For immediate release
Judge gives Christie a pass in travel records lawsuit
The question of whether Gov. Chris Christie must obey New Jersey state travel rules was left unanswered by a decision Tuesday in Mercer County Superior Court.
Judge Mary C. Jacobson dismissed a lawsuit by a New Jersey Watchdog reporter seeking records of who paid for Christie’s unofficial out-of-state trips. She ruled the reporter’s Open Public Records Act request was “overbroad and lacking in specifics and clarity.”
To the contrary, the records request “specifically included documentation of the payment arrangement on the third-party’s letterhead, as required by Treasury Circular 12-14-OMB.” In addition, the reporter also sought various other records on those journeys.
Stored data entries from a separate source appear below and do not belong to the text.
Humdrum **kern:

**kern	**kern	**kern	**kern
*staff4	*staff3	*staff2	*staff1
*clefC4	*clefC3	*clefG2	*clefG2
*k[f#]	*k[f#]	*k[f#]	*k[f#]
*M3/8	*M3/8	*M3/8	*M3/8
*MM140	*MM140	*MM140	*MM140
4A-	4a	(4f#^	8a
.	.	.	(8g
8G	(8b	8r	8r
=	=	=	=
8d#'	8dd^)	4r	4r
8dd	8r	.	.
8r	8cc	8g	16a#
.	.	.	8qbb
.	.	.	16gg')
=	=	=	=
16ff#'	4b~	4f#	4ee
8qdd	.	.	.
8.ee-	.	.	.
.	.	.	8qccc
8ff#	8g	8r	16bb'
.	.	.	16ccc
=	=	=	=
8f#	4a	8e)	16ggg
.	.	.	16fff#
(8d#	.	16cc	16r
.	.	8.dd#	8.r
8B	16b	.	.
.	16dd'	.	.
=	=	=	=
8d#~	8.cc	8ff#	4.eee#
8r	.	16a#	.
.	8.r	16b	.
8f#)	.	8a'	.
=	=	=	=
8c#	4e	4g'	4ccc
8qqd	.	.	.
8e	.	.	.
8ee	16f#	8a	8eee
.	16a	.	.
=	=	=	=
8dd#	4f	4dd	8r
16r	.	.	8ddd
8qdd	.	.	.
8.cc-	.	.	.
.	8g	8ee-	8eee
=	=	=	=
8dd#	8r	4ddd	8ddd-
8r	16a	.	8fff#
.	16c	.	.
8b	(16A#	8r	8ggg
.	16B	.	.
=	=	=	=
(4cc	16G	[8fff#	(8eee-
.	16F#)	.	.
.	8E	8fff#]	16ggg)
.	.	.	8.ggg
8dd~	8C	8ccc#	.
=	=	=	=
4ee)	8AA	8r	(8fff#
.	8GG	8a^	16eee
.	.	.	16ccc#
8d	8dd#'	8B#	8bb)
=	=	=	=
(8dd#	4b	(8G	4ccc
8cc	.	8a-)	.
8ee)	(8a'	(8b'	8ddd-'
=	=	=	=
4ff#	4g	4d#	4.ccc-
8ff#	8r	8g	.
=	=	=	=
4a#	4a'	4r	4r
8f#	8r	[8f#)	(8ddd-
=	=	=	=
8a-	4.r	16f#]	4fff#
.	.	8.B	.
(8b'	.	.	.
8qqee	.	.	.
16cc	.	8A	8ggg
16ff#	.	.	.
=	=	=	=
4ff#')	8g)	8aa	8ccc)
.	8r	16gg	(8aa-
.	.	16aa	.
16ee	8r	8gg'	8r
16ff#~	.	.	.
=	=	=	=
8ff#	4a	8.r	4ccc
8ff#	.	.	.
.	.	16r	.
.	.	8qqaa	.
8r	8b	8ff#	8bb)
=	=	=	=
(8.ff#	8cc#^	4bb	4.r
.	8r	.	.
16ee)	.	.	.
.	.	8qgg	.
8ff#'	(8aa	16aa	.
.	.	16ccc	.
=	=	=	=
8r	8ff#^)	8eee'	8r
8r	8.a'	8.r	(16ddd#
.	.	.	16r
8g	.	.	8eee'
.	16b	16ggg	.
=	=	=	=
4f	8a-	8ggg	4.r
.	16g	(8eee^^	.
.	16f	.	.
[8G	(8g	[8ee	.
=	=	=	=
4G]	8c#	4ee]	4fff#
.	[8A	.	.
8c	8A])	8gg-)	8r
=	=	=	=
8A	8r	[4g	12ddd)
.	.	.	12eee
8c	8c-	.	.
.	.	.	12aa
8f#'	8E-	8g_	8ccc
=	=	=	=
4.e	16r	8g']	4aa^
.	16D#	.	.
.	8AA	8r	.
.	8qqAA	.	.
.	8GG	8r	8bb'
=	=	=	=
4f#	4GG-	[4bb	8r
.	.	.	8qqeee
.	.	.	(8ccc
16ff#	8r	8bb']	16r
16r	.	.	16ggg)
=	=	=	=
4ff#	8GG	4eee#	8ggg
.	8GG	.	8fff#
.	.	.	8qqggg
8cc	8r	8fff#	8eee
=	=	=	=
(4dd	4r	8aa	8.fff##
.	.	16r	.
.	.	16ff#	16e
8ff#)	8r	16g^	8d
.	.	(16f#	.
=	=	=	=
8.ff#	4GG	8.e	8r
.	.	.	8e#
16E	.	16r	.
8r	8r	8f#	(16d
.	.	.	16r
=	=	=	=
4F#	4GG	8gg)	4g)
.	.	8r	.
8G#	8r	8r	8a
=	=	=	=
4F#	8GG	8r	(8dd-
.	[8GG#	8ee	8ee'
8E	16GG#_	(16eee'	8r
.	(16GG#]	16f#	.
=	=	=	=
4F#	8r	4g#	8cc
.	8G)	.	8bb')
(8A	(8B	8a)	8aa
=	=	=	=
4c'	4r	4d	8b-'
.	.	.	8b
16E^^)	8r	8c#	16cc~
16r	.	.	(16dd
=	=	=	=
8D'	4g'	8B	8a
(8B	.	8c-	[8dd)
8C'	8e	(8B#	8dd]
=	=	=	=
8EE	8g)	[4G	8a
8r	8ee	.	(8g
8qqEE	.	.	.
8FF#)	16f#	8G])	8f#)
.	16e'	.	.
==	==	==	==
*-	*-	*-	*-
“Our position is that the regulation does not apply,” argued Assistant Attorney General Lewis Scheindlin, representing the governor in court. “If it doesn’t apply, the next question is whether these records exist.”
“Well, what records do they have and how do they keep them?” asked Donald M. Doherty, the reporter’s lawyer.
“We don’t know how the governor’s office keeps the travel records,” said Jacobson. “We don’t know if they keep third-party records separate from the other travel records.”
However, the judge stopped short of requesting any specifics about the disputed documents, and Scheindlin did not offer details about their existence.
The hearing also raised the issue of whether Christie must abide by the code of conduct he set for himself in 2010.